**What this exercise asks**
**a.** Reproduce verbatim the portion of the FLUTE library description from "-DBSF_DISTRO=<codename> auto Override" up to and including "from /etc/os-release VERSION_CODENAME).".
**b.** According to the FLUTE library description, which GoogleTest version do the unit tests fetch?
**c.** Write the next part of the FLUTE library description, continuing from its final sentence.

**Passage for review**
=======

A small, transport-agnostic implementation of the FLUTE/ALC file delivery stack (RFC 6726 over RFC 5775 over RFC 5651), with the 3GPP TS 26.346 MBMS extensions surfaced on the FileEntry structure and optional Raptor (RFC 5053) / RaptorQ (RFC 6330) FEC integration via the bitstem-fec codec, shipped as a binary distribution under lib/bitstem-fec/.

The library produces and consumes ALC packet bytes. Wire transport — UDP, IP multicast, broadcast-pipeline RLC SDUs, pcap replay — is the consumer's job. There are no socket dependencies in the library: no Boost.Asio, no libpcap, no event loop, and no internal threads.

Public surface

Two classes carry the day:

  • LibFlute::Encoder (TX). Construct with (tsi, mtu, rate_limit_kbps, packet_cb). Each call to send() queues an object; send_next_packet() / flush() push packets into your packet_cb. The library hands you bytes — you call sendto() (or RLC-dispatch, or whatever) yourself.
  • LibFlute::Decoder (RX). Construct with (tsi). Feed every ALC payload byte block through feed_packet(); register a completion callback to receive assembled LibFlute::File objects once they're done.

Lower-level primitives (AlcPacket, EncodingSymbol, FileDeliveryTable) are public for embedders that need to reach under the API.

Build

sudo apt install ninja-build build-essential libspdlog-dev \
    pkgconf libssl-dev libtinyxml2-dev clang-tidy

git clone <repo-url>
cd libflute
cmake -S . -B build -GNinja -DCMAKE_BUILD_TYPE=Release
cmake --build build

Build options:

Option Default Purpose
-DENABLE_RAPTOR=ON OFF Link in the bitstem-fec codec (RFC 5053 R10 + RFC 6330 RaptorQ). Requires the matching binary tarball under lib/bitstem-fec/<platform>/ — see bitstem-fec integration below.
-DLIBFLUTE_BUILD_TESTING=ON ON GoogleTest unit tests (fetches v1.15.2 via FetchContent).
-DLIBFLUTE_BUILD_EXAMPLES=ON ON The plain POSIX-socket demo apps in examples/.
-DBSF_DISTRO=<codename> auto Override the Linux distro codename used to select the bitstem-fec tarball (default: read from /etc/os-release VERSION_CODENAME).
-DBSF_MICROARCH=v3 v3 x86-64 microarchitecture level the bitstem-fec tarball is built for (v1/v2/v3/v4).

-DENABLE_RAPTOR=OFF (the default) gives a CompactNoCode-only build with no dependency on bitstem-fec — the library is fully usable without the binary lib being present at all.

=======

[Dataset entries]
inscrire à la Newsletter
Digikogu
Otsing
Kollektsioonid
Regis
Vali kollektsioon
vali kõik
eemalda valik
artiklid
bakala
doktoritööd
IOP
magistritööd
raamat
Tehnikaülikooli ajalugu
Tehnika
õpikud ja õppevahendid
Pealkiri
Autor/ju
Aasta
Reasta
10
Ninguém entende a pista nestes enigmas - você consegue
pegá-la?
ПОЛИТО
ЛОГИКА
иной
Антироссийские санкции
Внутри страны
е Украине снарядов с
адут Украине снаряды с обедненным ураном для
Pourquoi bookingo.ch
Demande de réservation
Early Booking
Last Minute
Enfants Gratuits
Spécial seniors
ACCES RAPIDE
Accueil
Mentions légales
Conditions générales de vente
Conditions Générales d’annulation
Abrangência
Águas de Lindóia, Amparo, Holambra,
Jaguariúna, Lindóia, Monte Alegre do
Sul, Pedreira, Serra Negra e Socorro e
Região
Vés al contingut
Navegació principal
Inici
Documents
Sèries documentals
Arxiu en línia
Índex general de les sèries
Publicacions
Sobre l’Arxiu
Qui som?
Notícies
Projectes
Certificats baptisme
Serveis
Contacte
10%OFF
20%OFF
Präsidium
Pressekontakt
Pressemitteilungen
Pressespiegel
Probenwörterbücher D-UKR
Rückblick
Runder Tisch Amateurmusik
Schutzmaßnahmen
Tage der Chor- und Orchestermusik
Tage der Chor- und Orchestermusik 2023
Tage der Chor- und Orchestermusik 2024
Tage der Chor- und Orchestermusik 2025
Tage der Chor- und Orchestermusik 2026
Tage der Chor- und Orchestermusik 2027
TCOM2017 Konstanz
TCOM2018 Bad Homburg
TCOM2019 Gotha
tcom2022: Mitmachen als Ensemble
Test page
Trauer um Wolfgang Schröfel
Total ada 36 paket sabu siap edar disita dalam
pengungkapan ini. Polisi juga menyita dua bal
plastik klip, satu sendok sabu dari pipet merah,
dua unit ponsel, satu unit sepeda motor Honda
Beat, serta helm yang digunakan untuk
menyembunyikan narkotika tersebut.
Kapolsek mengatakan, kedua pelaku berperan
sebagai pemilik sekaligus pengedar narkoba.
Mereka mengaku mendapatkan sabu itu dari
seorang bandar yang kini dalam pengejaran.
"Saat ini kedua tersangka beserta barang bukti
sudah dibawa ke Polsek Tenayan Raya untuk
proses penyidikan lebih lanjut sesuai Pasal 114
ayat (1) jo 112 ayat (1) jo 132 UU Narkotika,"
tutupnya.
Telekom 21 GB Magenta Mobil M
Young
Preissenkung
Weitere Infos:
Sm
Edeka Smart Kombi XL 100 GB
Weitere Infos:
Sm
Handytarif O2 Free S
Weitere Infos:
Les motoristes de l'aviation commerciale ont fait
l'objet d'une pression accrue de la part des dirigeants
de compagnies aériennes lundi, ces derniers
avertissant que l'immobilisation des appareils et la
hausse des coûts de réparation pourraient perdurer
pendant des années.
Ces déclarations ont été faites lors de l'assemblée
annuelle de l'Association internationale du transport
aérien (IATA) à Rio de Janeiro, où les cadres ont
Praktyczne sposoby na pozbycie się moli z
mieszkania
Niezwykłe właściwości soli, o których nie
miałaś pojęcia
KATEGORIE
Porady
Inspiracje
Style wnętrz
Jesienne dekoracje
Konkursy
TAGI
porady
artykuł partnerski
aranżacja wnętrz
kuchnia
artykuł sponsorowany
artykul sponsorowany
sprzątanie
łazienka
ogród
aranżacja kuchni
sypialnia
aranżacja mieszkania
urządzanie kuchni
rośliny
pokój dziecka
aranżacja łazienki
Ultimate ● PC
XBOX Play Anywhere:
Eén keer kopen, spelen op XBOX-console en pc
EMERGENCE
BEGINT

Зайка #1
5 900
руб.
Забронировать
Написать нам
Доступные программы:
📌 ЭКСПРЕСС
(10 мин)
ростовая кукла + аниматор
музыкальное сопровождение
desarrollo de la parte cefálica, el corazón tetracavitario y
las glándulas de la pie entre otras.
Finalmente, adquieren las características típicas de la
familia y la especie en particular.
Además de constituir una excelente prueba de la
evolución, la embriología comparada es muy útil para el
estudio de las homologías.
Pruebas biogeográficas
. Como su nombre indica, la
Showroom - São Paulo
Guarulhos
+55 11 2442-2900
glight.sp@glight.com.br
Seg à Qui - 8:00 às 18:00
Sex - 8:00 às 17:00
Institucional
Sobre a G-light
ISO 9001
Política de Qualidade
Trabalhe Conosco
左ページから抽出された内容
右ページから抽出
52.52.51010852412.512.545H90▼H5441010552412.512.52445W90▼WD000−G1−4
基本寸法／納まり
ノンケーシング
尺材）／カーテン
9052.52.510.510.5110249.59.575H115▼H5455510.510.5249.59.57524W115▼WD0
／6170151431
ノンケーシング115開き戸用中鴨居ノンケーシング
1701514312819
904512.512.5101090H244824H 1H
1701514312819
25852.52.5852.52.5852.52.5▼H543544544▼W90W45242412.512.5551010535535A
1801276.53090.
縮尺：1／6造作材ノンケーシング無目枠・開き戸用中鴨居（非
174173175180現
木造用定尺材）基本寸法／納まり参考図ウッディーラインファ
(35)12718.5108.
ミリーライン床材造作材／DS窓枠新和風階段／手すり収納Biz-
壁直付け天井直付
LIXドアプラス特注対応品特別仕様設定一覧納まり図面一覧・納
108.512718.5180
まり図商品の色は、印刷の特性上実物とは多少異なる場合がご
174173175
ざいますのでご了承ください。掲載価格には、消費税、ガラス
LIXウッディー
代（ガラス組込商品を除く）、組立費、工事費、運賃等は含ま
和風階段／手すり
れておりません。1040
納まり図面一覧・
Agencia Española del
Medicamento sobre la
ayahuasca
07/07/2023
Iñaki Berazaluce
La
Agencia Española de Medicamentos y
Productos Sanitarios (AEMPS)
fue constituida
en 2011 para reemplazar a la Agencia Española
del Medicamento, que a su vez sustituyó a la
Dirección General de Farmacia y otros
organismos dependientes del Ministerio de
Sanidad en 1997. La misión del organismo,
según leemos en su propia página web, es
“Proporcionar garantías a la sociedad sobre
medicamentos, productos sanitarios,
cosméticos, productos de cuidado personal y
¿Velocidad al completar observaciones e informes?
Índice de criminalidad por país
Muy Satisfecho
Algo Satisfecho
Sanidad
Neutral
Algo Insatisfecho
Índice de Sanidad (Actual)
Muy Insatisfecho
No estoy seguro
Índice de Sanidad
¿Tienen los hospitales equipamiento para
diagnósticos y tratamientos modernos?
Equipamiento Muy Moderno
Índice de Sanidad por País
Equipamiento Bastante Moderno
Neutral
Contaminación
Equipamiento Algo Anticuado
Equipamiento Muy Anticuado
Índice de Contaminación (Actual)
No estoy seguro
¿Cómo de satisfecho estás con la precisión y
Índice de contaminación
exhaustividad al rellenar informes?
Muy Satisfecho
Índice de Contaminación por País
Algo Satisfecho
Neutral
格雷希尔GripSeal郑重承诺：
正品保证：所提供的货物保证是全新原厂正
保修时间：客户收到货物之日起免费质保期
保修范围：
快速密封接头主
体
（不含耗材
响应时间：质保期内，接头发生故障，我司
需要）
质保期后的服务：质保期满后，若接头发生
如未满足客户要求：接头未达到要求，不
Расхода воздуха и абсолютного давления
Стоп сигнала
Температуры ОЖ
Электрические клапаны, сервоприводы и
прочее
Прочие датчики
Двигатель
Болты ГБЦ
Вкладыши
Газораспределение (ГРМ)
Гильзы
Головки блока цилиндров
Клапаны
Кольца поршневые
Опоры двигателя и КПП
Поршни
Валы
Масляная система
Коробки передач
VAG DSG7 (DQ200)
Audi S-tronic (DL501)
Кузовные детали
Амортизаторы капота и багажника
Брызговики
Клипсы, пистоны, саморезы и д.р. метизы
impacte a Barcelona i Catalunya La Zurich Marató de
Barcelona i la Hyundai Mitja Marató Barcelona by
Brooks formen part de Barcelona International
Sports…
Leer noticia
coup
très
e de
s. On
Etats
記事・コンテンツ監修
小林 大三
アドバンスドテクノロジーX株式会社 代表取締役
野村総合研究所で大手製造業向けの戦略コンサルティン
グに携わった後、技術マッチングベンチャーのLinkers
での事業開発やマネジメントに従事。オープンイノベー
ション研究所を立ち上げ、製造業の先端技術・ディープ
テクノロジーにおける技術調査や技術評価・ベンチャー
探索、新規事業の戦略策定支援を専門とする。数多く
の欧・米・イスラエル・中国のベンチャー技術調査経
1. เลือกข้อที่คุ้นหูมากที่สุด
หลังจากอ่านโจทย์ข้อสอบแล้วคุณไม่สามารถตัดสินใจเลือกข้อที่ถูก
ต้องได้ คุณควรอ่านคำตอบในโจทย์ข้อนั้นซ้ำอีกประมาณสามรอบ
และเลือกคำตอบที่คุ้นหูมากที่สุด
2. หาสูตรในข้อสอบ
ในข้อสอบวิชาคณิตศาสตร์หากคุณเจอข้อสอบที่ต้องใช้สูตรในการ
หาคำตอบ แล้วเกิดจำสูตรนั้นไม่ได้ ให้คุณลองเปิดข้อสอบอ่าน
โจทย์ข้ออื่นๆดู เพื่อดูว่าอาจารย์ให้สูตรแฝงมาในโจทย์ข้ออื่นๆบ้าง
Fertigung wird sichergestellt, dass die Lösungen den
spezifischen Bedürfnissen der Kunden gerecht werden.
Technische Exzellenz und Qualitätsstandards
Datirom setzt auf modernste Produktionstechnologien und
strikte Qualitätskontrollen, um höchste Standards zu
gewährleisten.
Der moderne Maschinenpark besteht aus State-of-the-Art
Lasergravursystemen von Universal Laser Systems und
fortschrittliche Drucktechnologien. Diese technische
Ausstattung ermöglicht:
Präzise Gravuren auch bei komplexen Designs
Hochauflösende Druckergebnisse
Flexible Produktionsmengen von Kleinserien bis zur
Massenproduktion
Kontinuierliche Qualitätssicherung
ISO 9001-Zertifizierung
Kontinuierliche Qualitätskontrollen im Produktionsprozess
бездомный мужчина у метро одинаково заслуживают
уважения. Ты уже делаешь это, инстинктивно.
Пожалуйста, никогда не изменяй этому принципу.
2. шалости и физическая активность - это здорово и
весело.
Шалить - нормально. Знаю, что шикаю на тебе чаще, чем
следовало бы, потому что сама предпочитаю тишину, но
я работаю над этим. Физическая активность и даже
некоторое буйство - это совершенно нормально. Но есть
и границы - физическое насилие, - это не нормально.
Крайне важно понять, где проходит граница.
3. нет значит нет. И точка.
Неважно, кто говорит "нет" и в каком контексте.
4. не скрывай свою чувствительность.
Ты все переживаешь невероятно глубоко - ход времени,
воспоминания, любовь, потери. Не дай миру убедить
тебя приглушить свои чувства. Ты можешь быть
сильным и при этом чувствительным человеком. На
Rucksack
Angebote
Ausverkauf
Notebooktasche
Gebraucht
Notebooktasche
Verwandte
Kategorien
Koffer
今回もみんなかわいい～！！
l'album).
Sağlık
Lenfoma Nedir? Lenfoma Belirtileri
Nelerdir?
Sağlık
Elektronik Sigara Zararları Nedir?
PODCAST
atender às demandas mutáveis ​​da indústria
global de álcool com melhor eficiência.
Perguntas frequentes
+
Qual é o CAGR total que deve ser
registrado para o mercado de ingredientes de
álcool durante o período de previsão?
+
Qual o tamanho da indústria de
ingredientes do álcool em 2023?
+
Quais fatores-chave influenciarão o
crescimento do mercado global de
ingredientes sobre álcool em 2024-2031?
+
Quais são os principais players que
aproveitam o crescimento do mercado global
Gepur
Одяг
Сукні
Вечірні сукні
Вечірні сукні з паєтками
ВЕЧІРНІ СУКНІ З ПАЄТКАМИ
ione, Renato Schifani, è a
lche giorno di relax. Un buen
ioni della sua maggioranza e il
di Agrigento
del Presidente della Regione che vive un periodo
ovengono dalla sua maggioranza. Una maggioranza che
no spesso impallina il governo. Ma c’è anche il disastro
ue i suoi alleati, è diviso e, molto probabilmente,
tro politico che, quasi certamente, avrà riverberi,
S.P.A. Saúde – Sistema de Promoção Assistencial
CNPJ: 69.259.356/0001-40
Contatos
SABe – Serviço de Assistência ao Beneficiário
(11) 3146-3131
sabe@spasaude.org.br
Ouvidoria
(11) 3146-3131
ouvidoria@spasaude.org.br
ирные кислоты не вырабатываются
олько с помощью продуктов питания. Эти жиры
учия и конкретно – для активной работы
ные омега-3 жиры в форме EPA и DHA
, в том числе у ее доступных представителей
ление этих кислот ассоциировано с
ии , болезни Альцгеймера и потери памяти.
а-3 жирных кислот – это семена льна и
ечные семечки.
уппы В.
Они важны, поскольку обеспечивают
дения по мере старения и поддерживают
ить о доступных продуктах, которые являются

=======

**Replies**
**a.**
-DBSF_DISTRO=<codename> auto Override the Linux distro codename used to select the bitstem-fec tarball (default: read from /etc/os-release VERSION_CODENAME).

**b.** Version 1.15.2, fetched via FetchContent.

**c.**
Run the test suite:

cd build && ctest --output-on-failure

See tests/COVERAGE.md for the full test/spec/skip map.

Examples

examples/ contains three small demo apps that show how a consumer wires the library up to real transports. None of this code is part of the library:

  • flute-transmitter — opens a UDP socket and pumps Encoder output via sendto to a multicast (or unicast) target.
  • flute-receiver — opens a UDP socket, joins the multicast group if applicable, and feeds every received datagram into a Decoder via feed_packet().
  • flute-pcap-receiver — same as flute-receiver but reads ALC packets from a .pcap capture file via libpcap (built only if libpcap is available).

Quick loopback demo:

# in one terminal:
./build/examples/flute-receiver --target=238.1.1.95

# in another:
./build/examples/flute-transmitter --target=238.1.1.95 -r 100000 some_file.bin

-r is the rate cap in kbit/s; pass -r 0 for unlimited. -f 1 enables Raptor on the TX side (only meaningful when the library was built with ENABLE_RAPTOR=ON).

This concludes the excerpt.